- [Task requirements]: Copy every line of the records below word for word, keeping each number and symbol unchanged, and leave the pictures out of your copy.

- [Records for this task]:
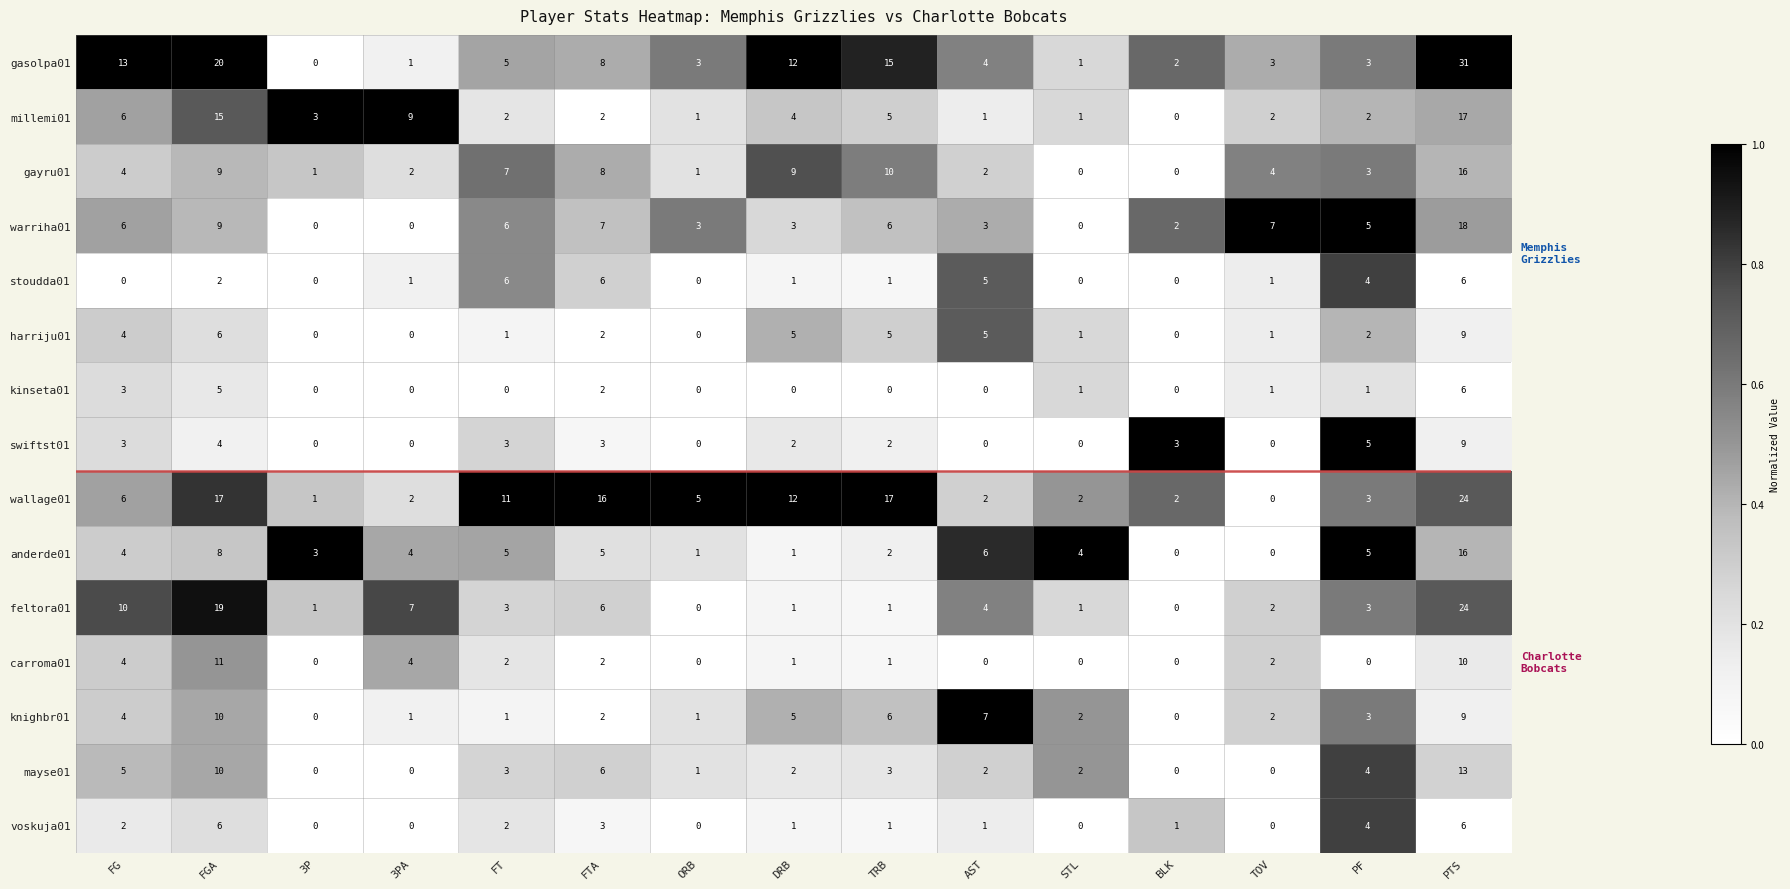

At how many categories does at least one series exceed 0?

15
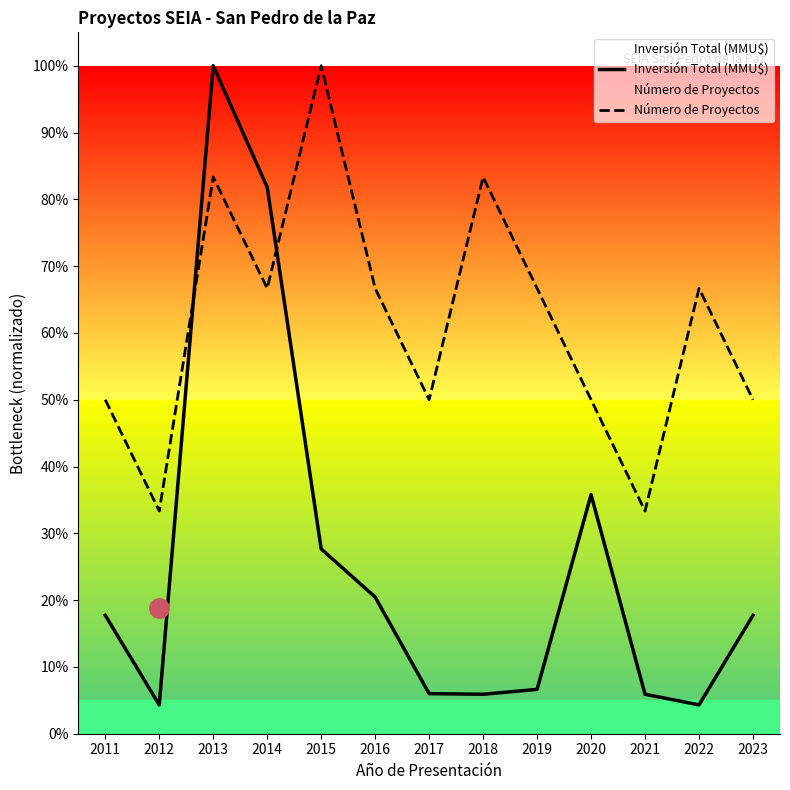

Reading left to right, extract all data points from this chart.

Inversión Total (MMU$): 0.2	0.0	1.0	0.8	0.3	0.2	0.1	0.1	0.1	0.4	0.1	0.0	0.2
Número de Proyectos: 0.5	0.3	0.8	0.7	1.0	0.7	0.5	0.8	0.7	0.5	0.3	0.7	0.5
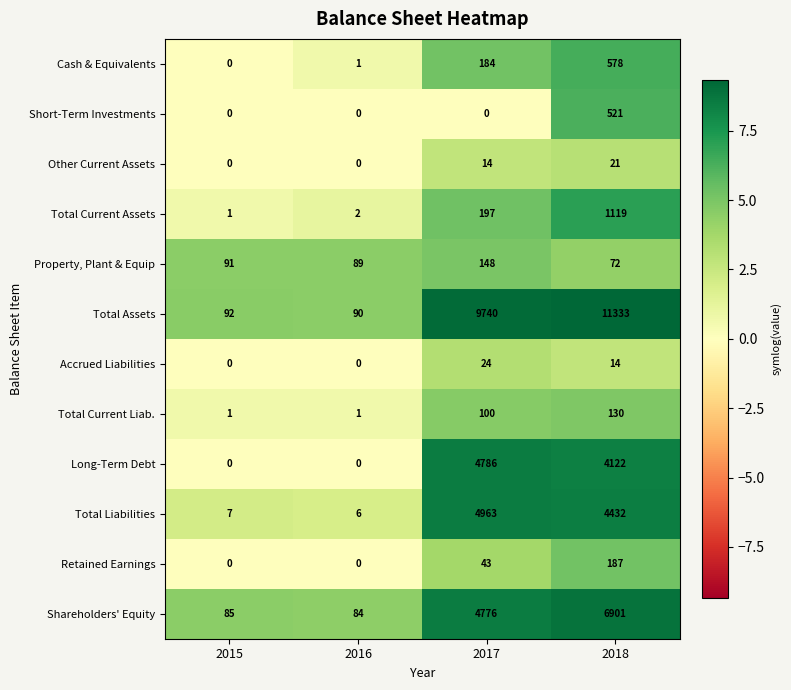

What is the total value across all series at 2015?

277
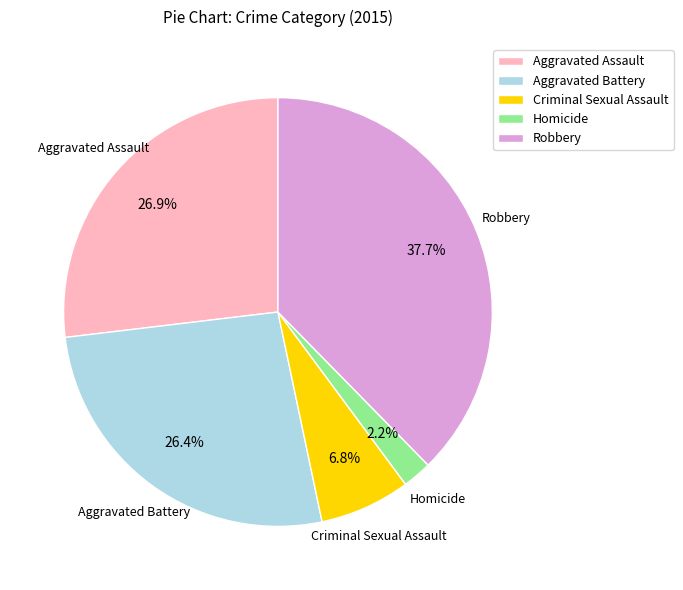

What is the total percentage of Aggravated Assault and Criminal Sexual Assault?

33.7%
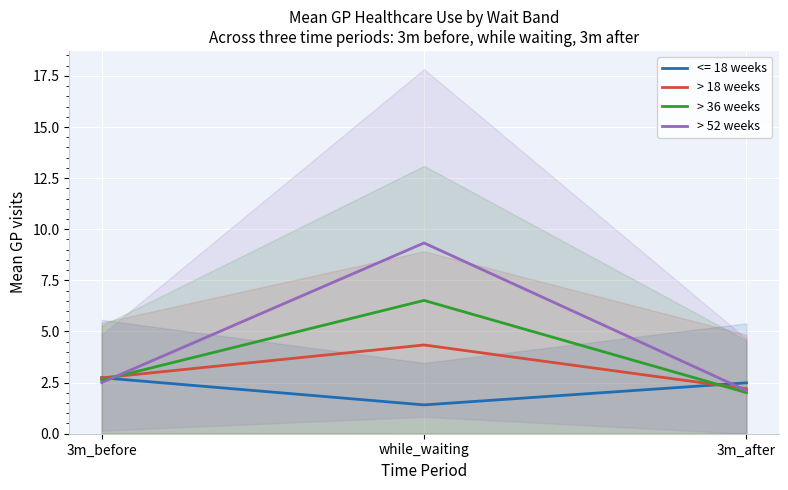

Read the > 18 weeks value at 3m_after.

2.2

- [Response to the exercise]:
At how many categories does at least one series exceed 0?

15

Reading left to right, extract all data points from this chart.

Inversión Total (MMU$): 0.2	0.0	1.0	0.8	0.3	0.2	0.1	0.1	0.1	0.4	0.1	0.0	0.2
Número de Proyectos: 0.5	0.3	0.8	0.7	1.0	0.7	0.5	0.8	0.7	0.5	0.3	0.7	0.5

What is the total value across all series at 2015?

277

What is the total percentage of Aggravated Assault and Criminal Sexual Assault?

33.7%

Read the > 18 weeks value at 3m_after.

2.2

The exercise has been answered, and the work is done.